Now, in the commonly accepted definitions, a nuclear first strike means either (i) The launching of an initial nuclear attack before one’s opponent is able to use any strategic weapon. First strike is a nuclear attack carried out at such a devastatingly high level of destruction as to nullify an enemy’s capability to launch a major counterstrike or (ii) An initial attack on an opponent’s strategic nuclear forces. Such an attack may be undertaken in an attempt to destroy an enemy’s retaliatory (second-strike) capability. In either case the damage inflicted will be great and substantial. The Indian nuclear doctrine, not surprisingly, requires the Indian response to a first strike to be massive and unacceptable.

However, use of TNW by Pakistan against Indian troops on Pakistan cannot under any circumstance be considered as anywhere being a first strike. It will have no effect on India’s second strike capabilities. Therefore, India’s current nuclear doctrine does not call for an automatic massive retaliation for Pakistan’s use of TNW against Indian troops on Pakistan soil.

However, this does not mean that such an attack will go unanswered.
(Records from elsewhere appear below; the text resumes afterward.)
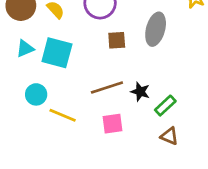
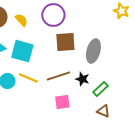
gray ellipse: (156, 29) -> (93, 51), moved
brown square: (117, 40) -> (65, 42), size x1.5
yellow line: (63, 115) -> (28, 78), moved

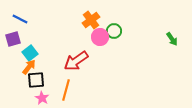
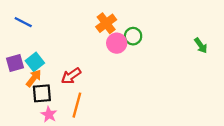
purple square: (13, 39) -> (15, 63), moved
red arrow: (76, 61) -> (71, 76), moved, size x0.7

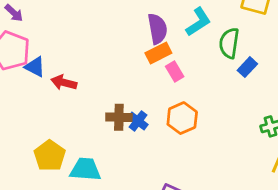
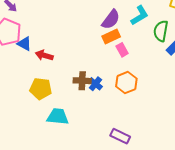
purple semicircle: (157, 29) -> (111, 19), turned 45
yellow pentagon: (50, 156) -> (41, 89), moved, turned -30

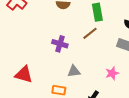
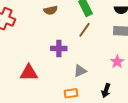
red triangle: (24, 75) -> (29, 73), moved

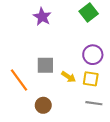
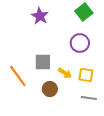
purple circle: (93, 55) -> (80, 43), moved
brown circle: (43, 105) -> (50, 89), moved

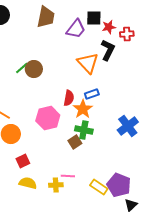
The doctrine does state in unambiguous terms that “nuclear weapons will only be used in retaliation against a nuclear attack on Indian Territory or on Indian forces anywhere.” It does not define the level of such retaliation; only that a nuclear attack, which is not a first-strike, will be met with nuclear retaliation. In short the apprehension that the Indian nuclear doctrine calls for an automatic reflexive massive retaliation for use of TNW by Pakistan on Pakistani soil is totally unjustified. Such use of TNW will be met with a nuclear response. The size and intensity of the response will be a political decision depending on the circumstances surrounding such use. In the absence of any Pakistani doctrine on the use of the TNW, it will not be possible for India to define its response to such attack.

Pakistan’s use of TNW’s has long been presented as a compelling challenge before India’s nuclear doctrine. Such claims largely arise from incorrect reading of the Indian doctrine. While, Pakistan’s acquisition of TNW’s is certainly a dangerous potent for stability in South Asia, it is not a reason enough to argue for revising the doctrine. India’s existing nuclear doctrine includes suitable options to deal with various contingencies of small scale as well as massive nuclear attacks.

Views expressed are of the author and do not necessarily reflect the views of the IDSA or of the Government of India.